BEGIN

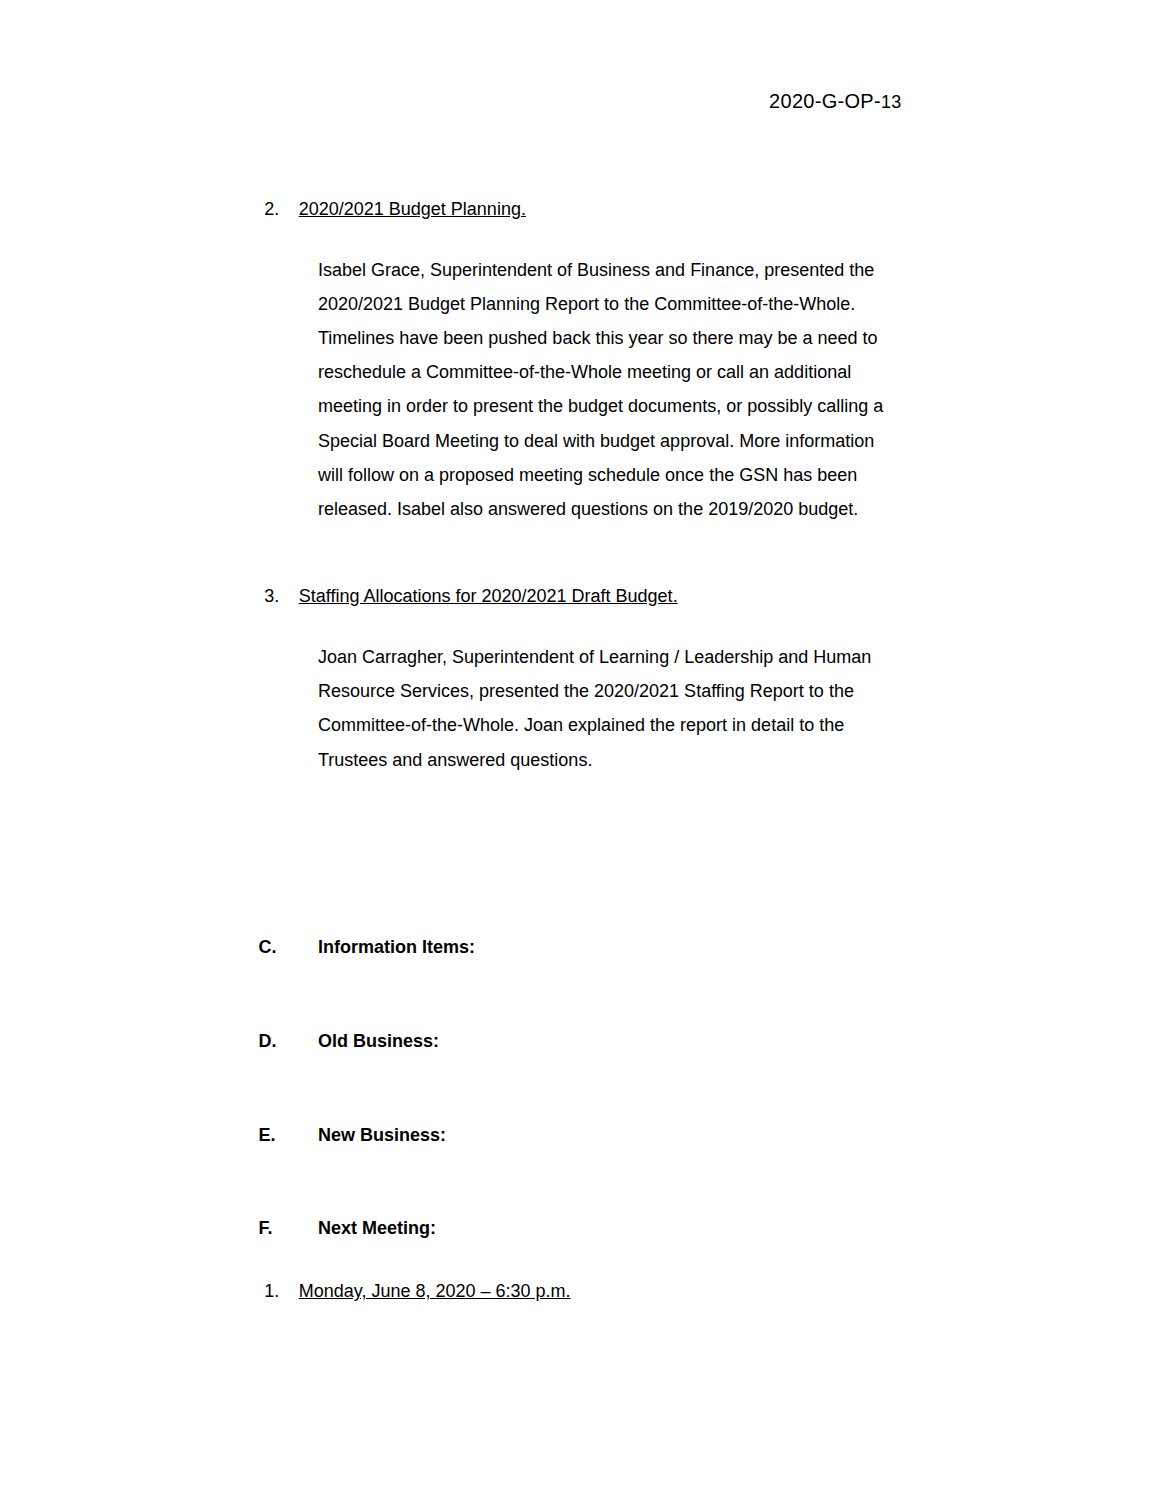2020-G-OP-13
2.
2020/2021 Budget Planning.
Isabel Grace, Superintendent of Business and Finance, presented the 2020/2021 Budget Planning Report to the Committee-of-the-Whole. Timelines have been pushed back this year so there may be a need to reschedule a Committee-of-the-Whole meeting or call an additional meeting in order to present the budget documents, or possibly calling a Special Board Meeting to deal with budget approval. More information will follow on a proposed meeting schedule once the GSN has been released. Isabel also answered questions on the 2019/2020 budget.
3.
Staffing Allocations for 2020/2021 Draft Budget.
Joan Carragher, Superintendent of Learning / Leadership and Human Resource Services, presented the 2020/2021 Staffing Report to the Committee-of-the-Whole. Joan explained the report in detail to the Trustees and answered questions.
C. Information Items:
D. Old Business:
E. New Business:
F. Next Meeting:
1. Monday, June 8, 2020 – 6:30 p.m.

END

What you need to do: Reproduce only the lines running from the beginning of the entries above to the line holding "Staffing Allocations for", inclusive. Pictures stay out of the copy.

Solution:
2020-G-OP-13
2.
2020/2021 Budget Planning.
Isabel Grace, Superintendent of Business and Finance, presented the 2020/2021 Budget Planning Report to the Committee-of-the-Whole. Timelines have been pushed back this year so there may be a need to reschedule a Committee-of-the-Whole meeting or call an additional meeting in order to present the budget documents, or possibly calling a Special Board Meeting to deal with budget approval. More information will follow on a proposed meeting schedule once the GSN has been released. Isabel also answered questions on the 2019/2020 budget.
3.
Staffing Allocations for 2020/2021 Draft Budget.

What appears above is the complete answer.